A/N

Ucapan rasa terima kasih yang sebesar-besarnya untuk para reviewers yang sudah setia membaca dan mereview chap kemarin dan sebelum-sebelumnya. Juga tentu saja kepada pembaca lainnya yang hanya sekedar membaca tapi sangat berarti untukku. Special thanks for: Li Qiu Lollipop, Ka Hime Shiseiten, Windy Haruchiwa-chan, Miss FAVORITE, Akera Raikatuji, Thia2rh, 4ntk4-chan, Risda wuff yu dan para reviewers yang tidak LOG IN untuk reviewnya di chapter kemarin.

Oh ya, satu lagi pemberitahuan, untuk sementara Lemon-nya di tunda—mungkin di menjelang chapter akhir lagi baru ada—karena akan focus ke jalan cerita dulu. Dan akan lebih focus juga pada pair utama, jadi request untuk pair lain akan saya –maaf—abaikan. Saya harap readers sekalian bisa maklum. Mungkin untuk pair lain akan saya sisipkan nanti sebagai Side-Story.
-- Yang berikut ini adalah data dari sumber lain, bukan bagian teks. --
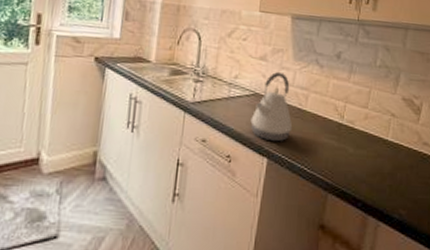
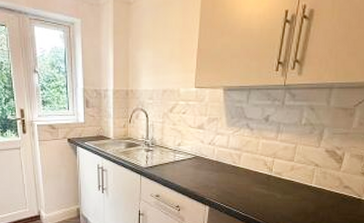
kettle: present [250,72,293,142] -> none [193,138,229,193]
Disclaimer: Masashi Kishimoto

Rate: M

Pair: SasuSaku

.

.

Chapter 9: The New Member

.

.

Sasuke berdiri dari tempat duduknya dan menjatuhkan sendoknya—saking kagetnya. Lidahnya terasa kelu, dan perasaannya jadi tidak enak. 'Kenapa harus dia?' Tanya Sasuke dalam hati. "Kau—" kata Sasuke sambil menatap tajam. Alih-alih membalas tatapan tajam, pemuda itu hanya tersenyum pada seluruh orang di ruangan itu.

"Perkenalkan, saya Sai—"

Pemuda bernama Sai tak butuh waktu lama untuk bisa berbaur dengan keenam pemuda lainnya ditambah Kakashi dan Sakura—yang memang sudah ia kenal lebih dulu. Walau sedikit mengalami kendala dengan Sasuke yang terus menatapnya dengan tatapan tajam.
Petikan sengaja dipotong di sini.